While reading the book Ordinary Differential Equations and Dynamical Systems by Gerald Teschl, I got stuck at Problem 6.16. It states:
Consider the system \begin{eqnarray*} \dot{x} = x-y-x(x^2+y^2)+\dfrac{xy}{\sqrt{x^2+y^2}} \\ \dot{y} = x+y-y(x^2+y^2)-\dfrac{x^2}{\sqrt{x^2+y^2}}. \end{eqnarray*} Show that $(1,0)$ is not stable even though $\lim\limits_{t \to +\infty} |\phi(t,x) - x_0| = 0$.

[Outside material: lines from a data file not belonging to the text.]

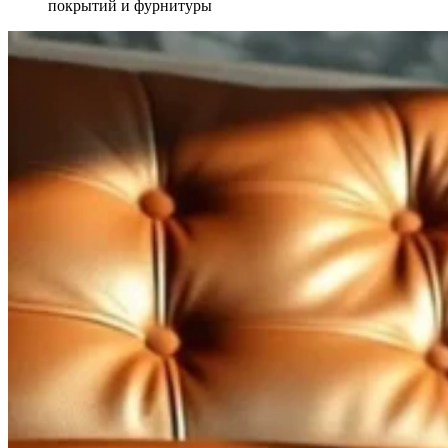
покрытий и фурнитуры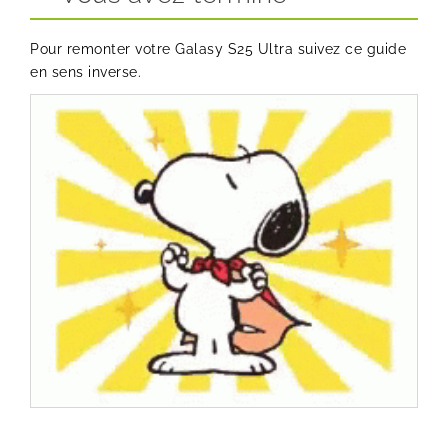
Pour remonter votre Galasy S25 Ultra suivez ce guide
en sens inverse.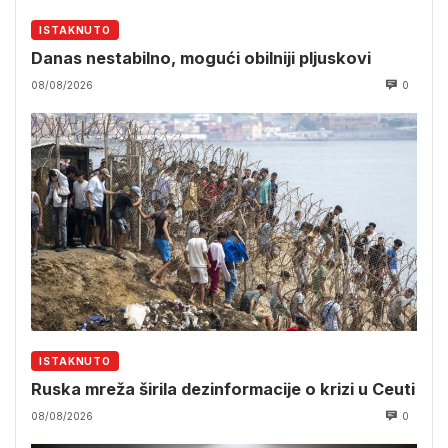
ISTAKNUTO
Danas nestabilno, mogući obilniji pljuskovi
08/08/2026
0
ISTAKNUTO
Ruska mreža širila dezinformacije o krizi u Ceuti
08/08/2026
0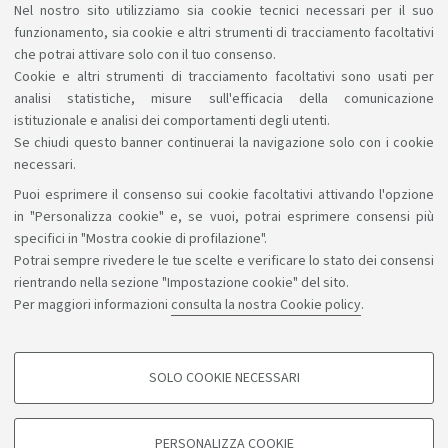
tutoraggio e le esercitazioni e il tirocinio pratico
Nel nostro sito utilizziamo sia cookie tecnici necessari per il suo
valutativo permettono di valutare e monitorare la
funzionamento, sia cookie e altri strumenti di tracciamento facoltativi
qualità dell'apprendimento sia da parte dello studente
che potrai attivare solo con il tuo consenso.
Cookie e altri strumenti di tracciamento facoltativi sono usati per
che dei docenti.
analisi statistiche, misure sull'efficacia della comunicazione
istituzionale e analisi dei comportamenti degli utenti.
Se chiudi questo banner continuerai la navigazione solo con i cookie
necessari.
Puoi esprimere il consenso sui cookie facoltativi attivando l'opzione
Sosteniamo il diritto alla conoscenza
in "Personalizza cookie" e, se vuoi, potrai esprimere consensi più
specifici in "Mostra cookie di profilazione".
Seguici su:
Potrai sempre rivedere le tue scelte e verificare lo stato dei consensi
rientrando nella sezione "Impostazione cookie" del sito.
Per maggiori informazioni
consulta la nostra Cookie policy
.
App:
SOLO COOKIE NECESSARI
COOKIE DI PROFILAZIONE - FACOLTATIVI
©Copyright 2026 - ALMA MATER STUDIORUM - Università di
Si tratta di cookie utilizzati per analizzare le caratteristiche della navigazione
PERSONALIZZA COOKIE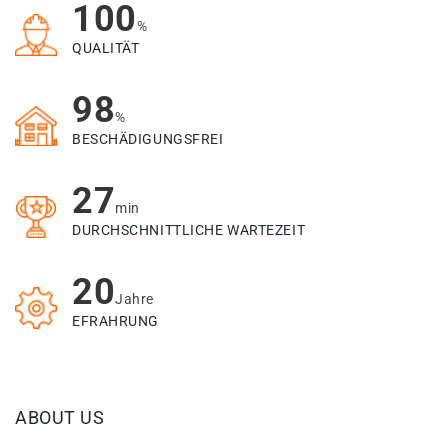
100
%
QUALITÄT
98
%
BESCHÄDIGUNGSFREI
27
min
DURCHSCHNITTLICHE WARTEZEIT
20
Jahre
EFRAHRUNG
ABOUT US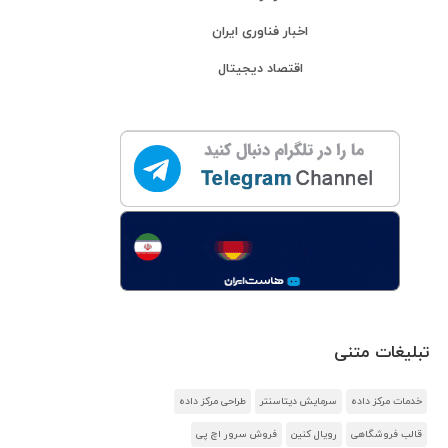
اخبار فناوری ایران
اقتصاد دیجیتال
تبلیغات متنی
خدمات مرکز داده
سرمایش دیتاسنتر
طراحی مرکز داده
قالب فروشگاهی
رویال کنین
فروش سرور اچ پی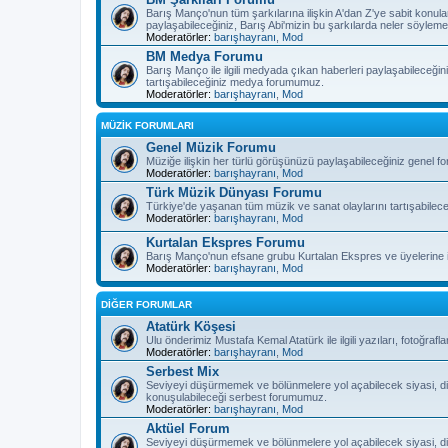
Barış Manço'nun tüm şarkılarına ilişkin A'dan Z'ye sabit konula
paylaşabileceğiniz, Barış Abi'mizin bu şarkılarda neler söyleme
Moderatörler:
barışhayranı
,
Mod
BM Medya Forumu
Barış Manço ile ilgili medyada çıkan haberleri paylaşabileceğiniz
tartışabileceğiniz medya forumumuz.
Moderatörler:
barışhayranı
,
Mod
MÜZİK FORUMLARI
Genel Müzik Forumu
Müziğe ilişkin her türlü görüşünüzü paylaşabileceğiniz genel 
Moderatörler:
barışhayranı
,
Mod
Türk Müzik Dünyası Forumu
Türkiye'de yaşanan tüm müzik ve sanat olaylarını tartışabilec
Moderatörler:
barışhayranı
,
Mod
Kurtalan Ekspres Forumu
Barış Manço'nun efsane grubu Kurtalan Ekspres ve üyelerine il
Moderatörler:
barışhayranı
,
Mod
DİĞER FORUMLAR
Atatürk Köşesi
Ulu önderimiz Mustafa Kemal Atatürk ile ilgili yazıları, fotoğra
Moderatörler:
barışhayranı
,
Mod
Serbest Mix
Seviyeyi düşürmemek ve bölünmelere yol açabilecek siyasi, di
konuşulabileceği serbest forumumuz.
Moderatörler:
barışhayranı
,
Mod
Aktüel Forum
Seviyeyi düşürmemek ve bölünmelere yol açabilecek siyasi, di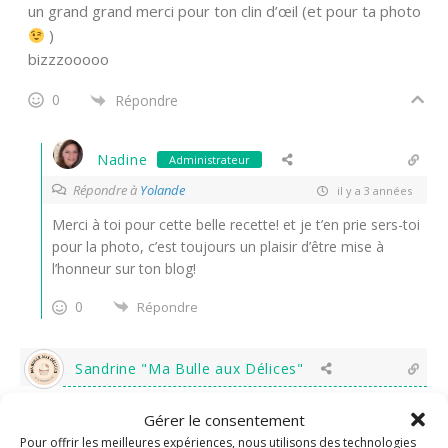
un grand grand merci pour ton clin d’œil (et pour ta photo
)
bizzzooooo
0
Répondre
Nadine
Administrateur
Répondre à
Yolande
il y a 3 années
Merci à toi pour cette belle recette! et je t’en prie sers-toi
pour la photo, c’est toujours un plaisir d’être mise à
l’honneur sur ton blog!
0
Répondre
Sandrine "Ma Bulle aux Délices"
il y a 3 années
Gérer le consentement
Pour offrir les meilleures expériences, nous utilisons des technologies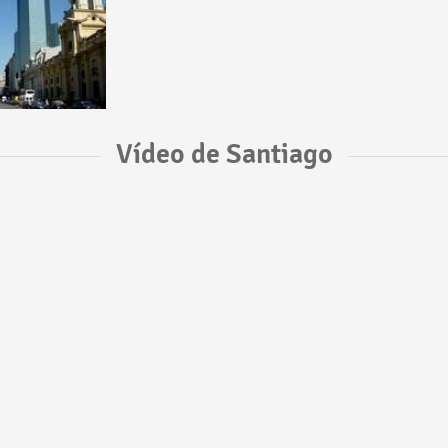
Vídeo de Santiago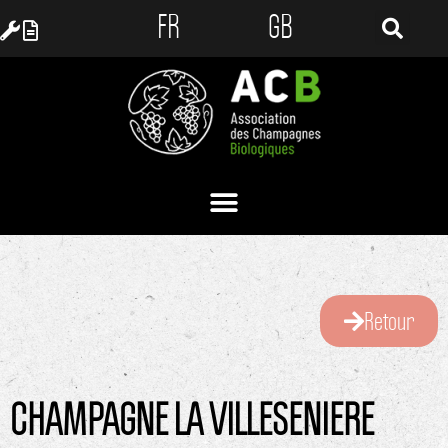
FR
GB
Retour
CHAMPAGNE LA VILLESENIERE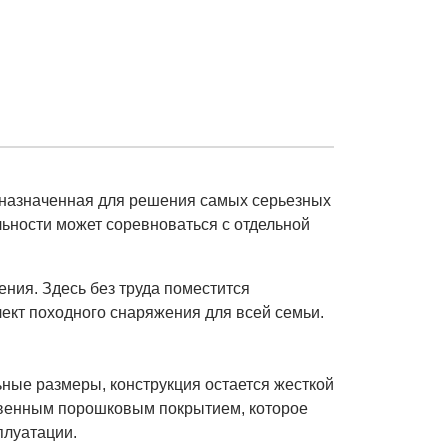
назначенная для решения самых серьезных
льности может соревноваться с отдельной
ения. Здесь без труда поместится
ект походного снаряжения для всей семьи.
ьные размеры, конструкция остается жесткой
твенным порошковым покрытием, которое
плуатации.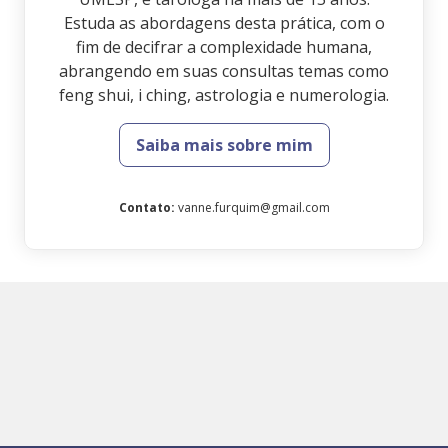
Estuda as abordagens desta prática, com o
fim de decifrar a complexidade humana,
abrangendo em suas consultas temas como
feng shui, i ching, astrologia e numerologia.
Saiba mais sobre mim
Contato
:
vanne.furquim@gmail.com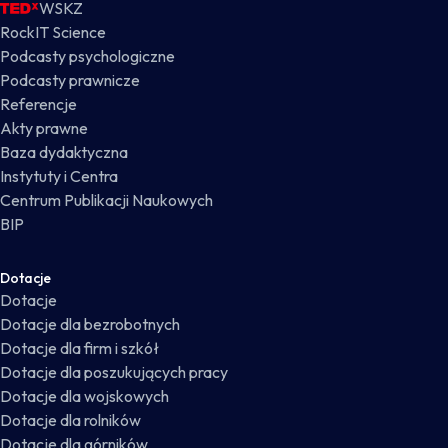
WSKZ
RockIT Science
Podcasty psychologiczne
Podcasty prawnicze
Referencje
Akty prawne
Baza dydaktyczna
Instytuty i Centra
Centrum Publikacji Naukowych
BIP
Dotacje
Dotacje
Dotacje dla bezrobotnych
Dotacje dla firm i szkół
Dotacje dla poszukujących pracy
Dotacje dla wojskowych
Dotacje dla rolników
Dotacje dla górników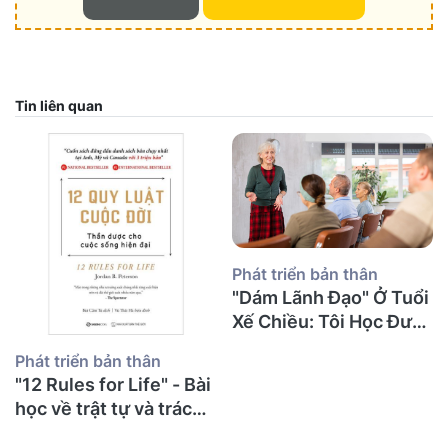
Tin liên quan
Phát triển bản thân
"Dám Lãnh Đạo" Ở Tuổi
Xế Chiều: Tôi Học Được
Gì Về Sự Can Đảm, Tổn
Phát triển bản thân
Thương Và Những
"12 Rules for Life" - Bài
Cuộc Nói Chuyện Khó
học về trật tự và trách
Khăn Nhất?
nhiệm từ một thầy giáo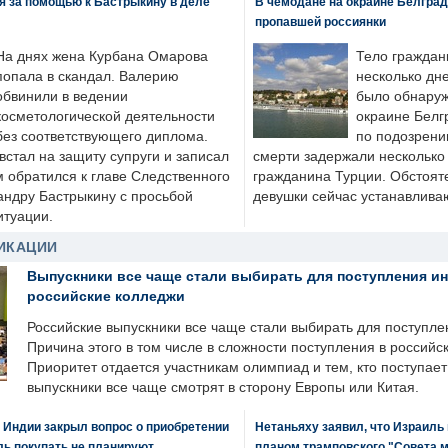
я за помощью к Бастрыкину в деле
В чемодане на окраине Белград
пропавшей россиянки
На днях жена Курбана Омарова
Тело граждан
попала в скандал. Валерию
несколько дне
обвинили в ведении
было обнаруж
косметологической деятельности
окраине Белг
без соответствующего диплома.
по подозрени
стал на защиту супруги и записал
смерти задержали несколько 
м обратился к главе Следственного
гражданина Турции. Обстоят
андру Бастрыкину с просьбой
девушки сейчас устанавлива
итуации.
ИКАЦИИ
Выпускники все чаще стали выбирать для поступления и
российские колледжи
Российские выпускники все чаще стали выбирать для поступле
Причина этого в том числе в сложности поступления в российс
Приоритет отдается участникам олимпиад и тем, кто поступает 
выпускники все чаще смотрят в сторону Европы или Китая.
 Индии закрыл вопрос о приобретении
Нетаньяху заявил, что Израиль
ль покупать не планируют
планом трамповского "Совета 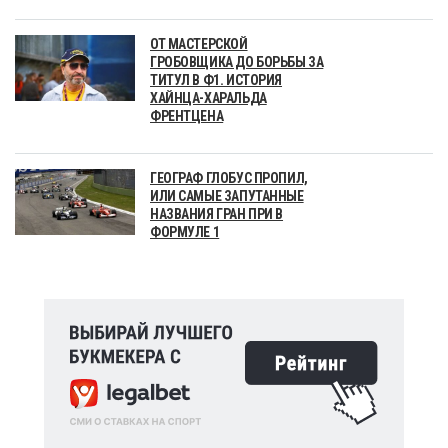
ОТ МАСТЕРСКОЙ
ГРОБОВЩИКА ДО БОРЬБЫ ЗА
ТИТУЛ В Ф1. ИСТОРИЯ
ХАЙНЦА-ХАРАЛЬДА
ФРЕНТЦЕНА
ГЕОГРАФ ГЛОБУС ПРОПИЛ,
ИЛИ САМЫЕ ЗАПУТАННЫЕ
НАЗВАНИЯ ГРАН ПРИ В
ФОРМУЛЕ 1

I was able to show the second part, but i could not show that $(1,0)$ is not stable. By plotting the system on mathlab I could see that it isn't stable, but how do I show it using the definition of stability?
Hint.
From
\begin{eqnarray*} \dot{x} = x-y-x(x^2+y^2)+\dfrac{xy}{\sqrt{x^2+y^2}} \\ \dot{y} = x+y-y(x^2+y^2)-\dfrac{x^2}{\sqrt{x^2+y^2}}. \end{eqnarray*}
we have
\begin{eqnarray*} x\dot{x} = x^2-xy-x^2(x^2+y^2)+\dfrac{x^2y}{\sqrt{x^2+y^2}} \\ y\dot{y} = xy+y^2-y^2(x^2+y^2)-\dfrac{x^2y}{\sqrt{x^2+y^2}}. \end{eqnarray*}
and after addition
$$ (x^2+y^2)'=(x^2+y^2)(1-(x^2+y^2)) $$
or making $r=\sqrt{x^2+y^2}$
$$ \dot r = r(1-r^2) $$